◆ TASK GOAL ◆
According to the Oracle Data Mining passage, which columns are left out of the model signature?

*** PASSAGE SHOWN ***

The model signature does not necessarily include all the columns in the build data. Algorithm-specific criteria can cause the model to ignore certain columns. Other columns can be eliminated by transformations. Only the data attributes actually used to build the model are included in the signature.
The target and case ID columns are not included in the signature.
23.2.5 Scoping of Model Attribute Name
The model attribute name consists of two parts: a column name, and a subcolumn name.
column_name[.subcolumn_name]
The column_name component is the name of the data attribute. It is present in all model attribute names. Nested attributes and text attributes also have a subcolumn_name component as shown in the following example.
Example 23-2 Model Attributes Derived from a Nested Column
The nested column SALESPROD has three rows.
SALESPROD(ATTRIBUTE_NAME, VALUE) -------------------------------- ((PROD1, 300), (PROD2, 245), (PROD3, 679))
The name of the data attribute is SALESPROD. Its associated model attributes are:
SALESPROD.PROD1 SALESPROD.PROD2 SALESPROD.PROD3
23.2.6 Model Details
Model details reveal information about model attributes and their treatment by the algorithm. There is a separate GET_MODEL_DETAILS routine for each algorithm. Oracle recommends that users leverage the model detail views instead.
Transformation and reverse transformation expressions are associated with model attributes. Transformations are applied to the data attributes before the algorithmic processing that creates the model. Reverse transformations are applied to the model attributes after the model has been built, so that the model details are expressed in the form of the original data attributes, or as close to it as possible.
Reverse transformations support model transparency. They provide a view of the data that the algorithm is working with internally but in a format that is meaningful to a user.
Example 23-3 shows the definition of the GET_MODEL_DETAILS function for an Attribute Importance model.
Example 23-3 Model Details for an Attribute Importance Model
The syntax of the GET_MODEL_DETAILS function for Attribute Importance models is shown as follows.
DBMS_DATA_MINING.GET_MODEL_DETAILS_AI (
model_name VARCHAR2)
RETURN DM_RANKED_ATTRIBUTES PIPELINED;
The function returns DM_RANKED_ATTRIBUTES, a virtual table. The columns are the model details. There is one row for each model attribute in the specified model. The columns are described as follows.
attribute_name VARCHAR2(4000) attribute_subname VARCHAR2(4000) importance_value NUMBER rank NUMBER(38)
23.3 Using Nested Data
A join between the tables for one-to-many relationship is represented through nested columns.
Oracle Data Mining requires a case table in single-record case format, with each record in a separate row. What if some or all of your data is in multi-record case format, with each record in several rows? What if you want one attribute to represent a series or collection of values, such as a student's test scores or the products purchased by a customer?
This kind of one-to-many relationship is usually implemented as a join between tables. For example, you can join your customer table to a sales table and thus associate a list of products purchased with each customer.

*** DATASET EXTRACT ***

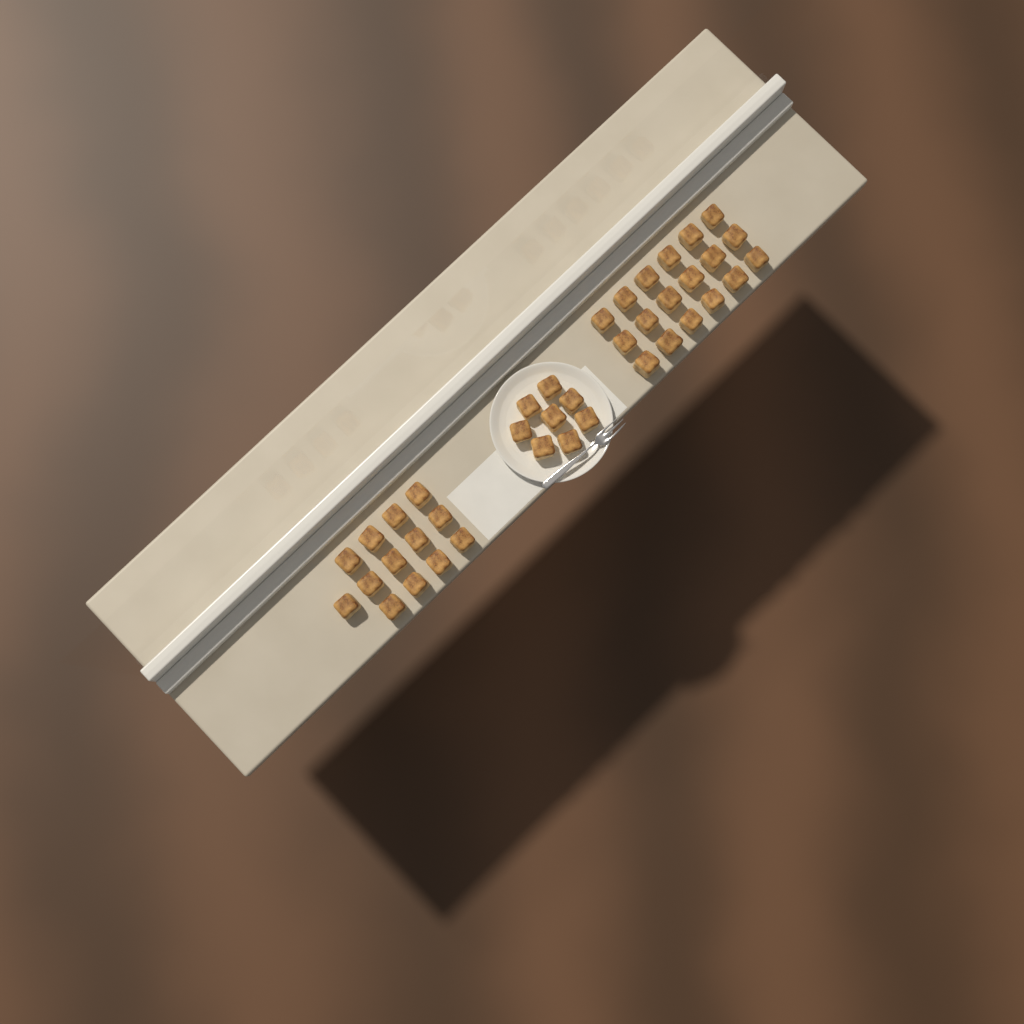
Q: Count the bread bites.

***

◆ RESPONSE ◆
The target and case ID columns.